The above shows the test have been running for 91 days (3 months)! The control group has 202,727 samples, and the test group has 114,073 samples!

a. power analysis of two-sample t-test of means

In [39]:
merged.groupby("test").apply(lambda x: x.revenue.mean())

test
0    0.776734
1    0.916843
dtype: float64

In [40]:
merged.groupby("test").apply(lambda x: np.var(x.revenue, ddof=1))

test
0    29.718569
1    53.246749
dtype: float64

In [41]:
Xt_bar = 0.916843
Xc_bar = 0.776734
var_t = 53.246749
var_c = 29.718569
alpha = 0.05
power = 0.8
z1 = stats.norm.ppf(1-alpha)
z2 = stats.norm.ppf(power)
d = 0.1 # here the practifically significant difference should be verified by stakeholder with domain knowledge
r = 1/3

In [42]:
n1 = (z1 + z2)**2/d**2 * (var_t/r + var_c/(1-r))
print(int(n1), str(round(n1/316800*100,2))+"%", n1 / (316800/91 ))

126320 39.87% 36.28534085826145


The calculation says we need 39.85% of the data collected and it takes 37 days to collect the data, in order to reach a power of 0.8 with significance level of 0.05.

b. power analysis of two-sample z-test of proportions

In [43]:
merged.groupby("test").apply(lambda x: x.converted.astype(float).mean())

test
0    0.019904
1    0.015543
dtype: float64

In [44]:
p_c = 0.019904
p_c_ = p_c * (1 - p_c)
p_t = 0.015543
p_t_ = p_t * (1 - p_t)
alpha = 0.05
power = 0.8
breakeven_test_convertion_rate = (0.019904 * 39 ) / 59
# if p_c > breakeven_test_convertion_rate is significantly, the price increase will make loss of revenue
d = p_c - breakeven_test_convertion_rate 
z1 = stats.norm.ppf(1-alpha)
z2 = stats.norm.ppf(power)
r = 1/3

In [45]:
n2 = ( z1*np.sqrt( p_c_/(r*(1-r)) ) + z2*np.sqrt( p_t_/r + p_c_/(1-r) ) ) / d**2
print(int(n2), str(round(n2/316800*100,2))+"%", n2 / (316800/91 ))
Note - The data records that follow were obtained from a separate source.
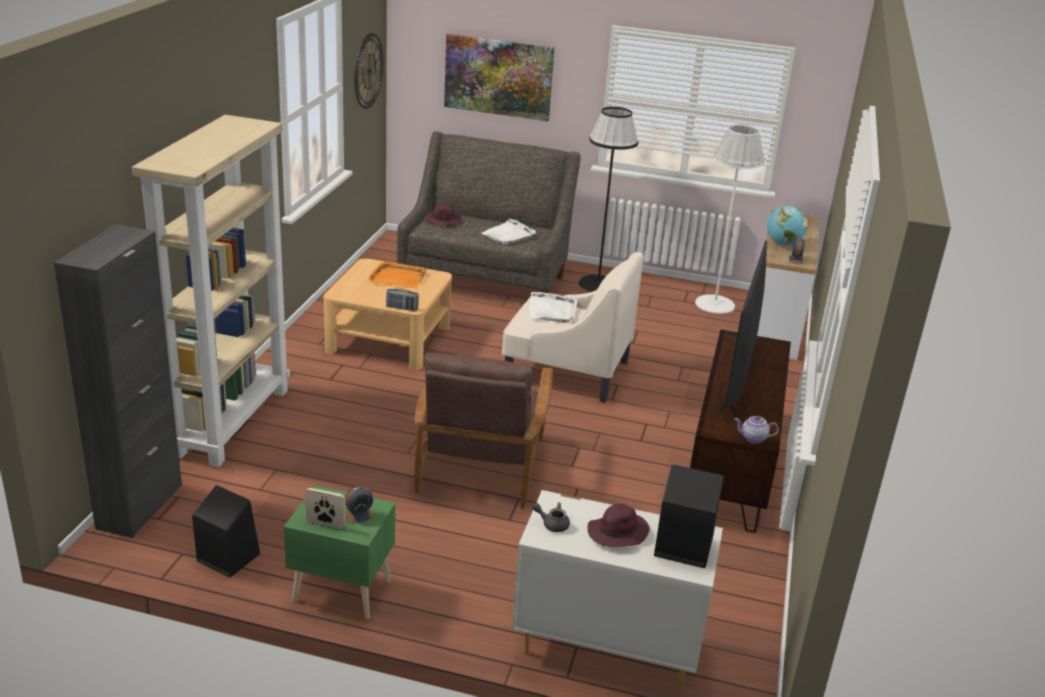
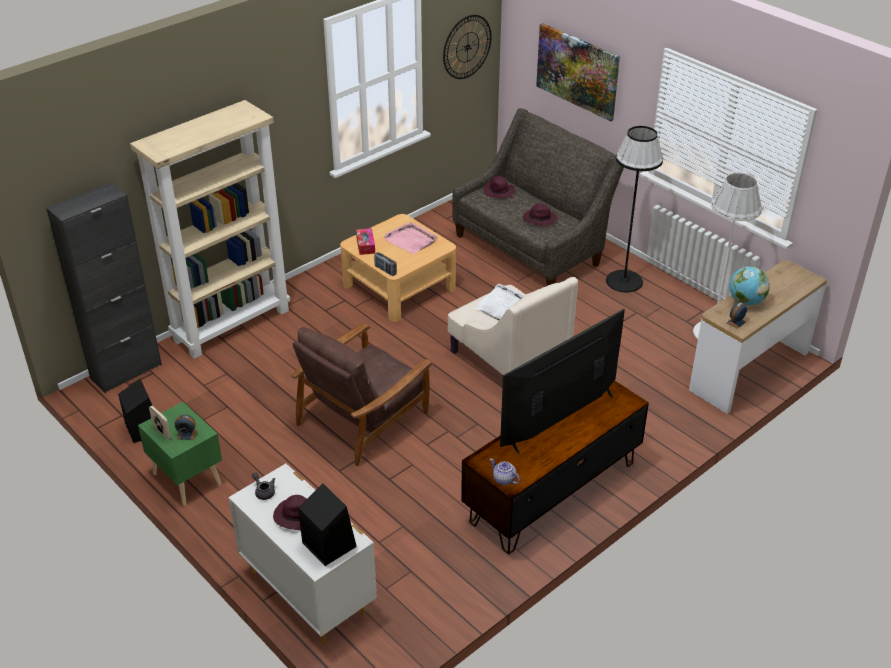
camera: 35 degrees right, 10 degrees up
(355, 292) = (365, 245): none -> tissue box
(398, 278) = (410, 240): orange tray -> pink tray
(508, 234) = (539, 219): white tray -> purple hat

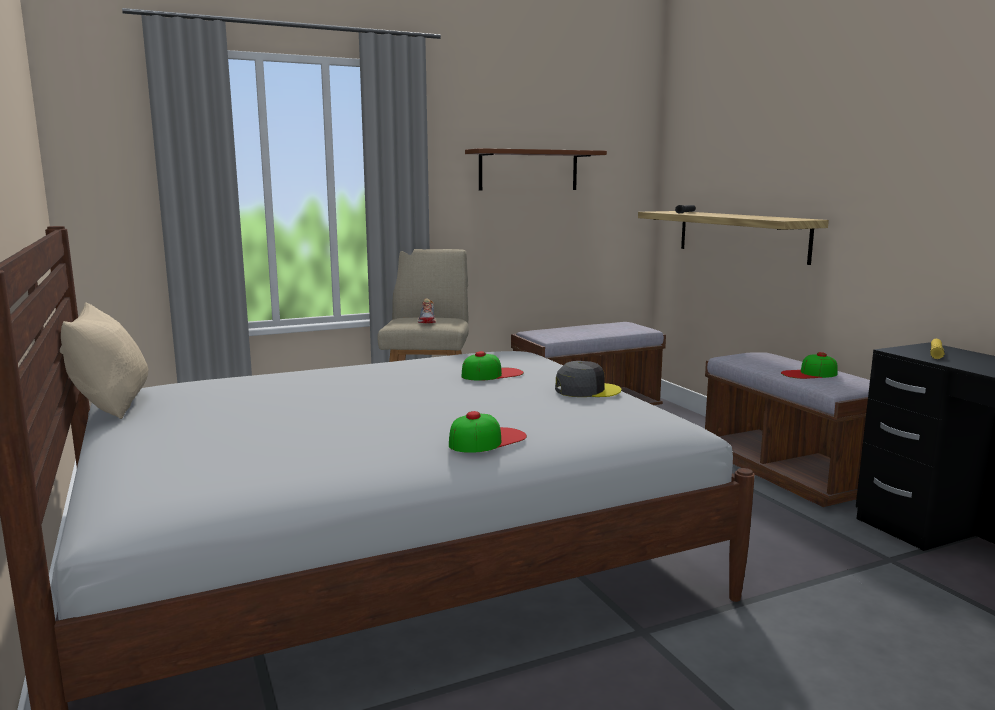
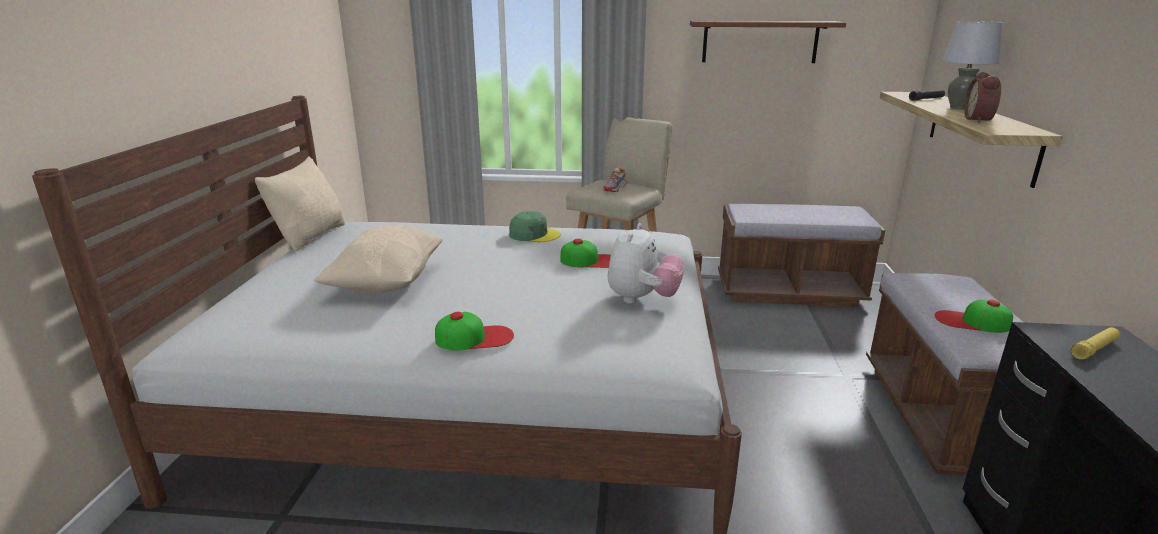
camera: 30 degrees right, 10 degrees up
(307, 421) = (386, 283): none -> beige pillow
(399, 365) = (534, 235): none -> green cap
(586, 390) = (642, 299): grey cap -> plush toy
(723, 214) = (960, 107): none -> grey table lamp
(757, 217) = (980, 120): none -> alarm clock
15773 4.98% 4.531039349971374


The required sample size to achieve a power of 0.8 at significance level of 0.05 is 15,773, which is only 4.98% of the data that we have. This translates to 5 days of data collection. I suggest to collect at least 7 days of data in case of the introduction of weekday-weekend related confounders. 

Conclusion:

1. From above, if the effect sizes of the test of means and proportions are kept as 0.1 and 0.0067, we need to collect 126320 samples in total, which will take about 37 days. 

In [46]:
chi2_test_res = test_of_same_distribution(merged.head(10000), "test", ["0", "1"], ["source", "device", "OS"])
chi2_test_res

Unnamed: 0,variable,chi2,p,H0
0,source,11.148695,0.430892,Accept
1,device,0.512887,0.473892,Accept
2,OS,25.56683,0.000108,Reject


2. Even we reduce to a very small sample size (10,000 < 15,773 < 126,320), the OS same distribution chi-2 test (between test and control groups) still didn't pass. This means large sample size is not the only cause that make the test_of_same_distribution return "Reject H0", it must be less than ideal (non-randomized) treatment assignment process that created the differences in OS distributions.

In summary, the treatment assignment is not fully randomized and confounders persists such that the test conclusions in Part 1 are not valid. The treatment assignment mechanism should be investigated and corrected (may be there are some engineering issues) and the data should be recollected, after which it become possible to give unbiased test results.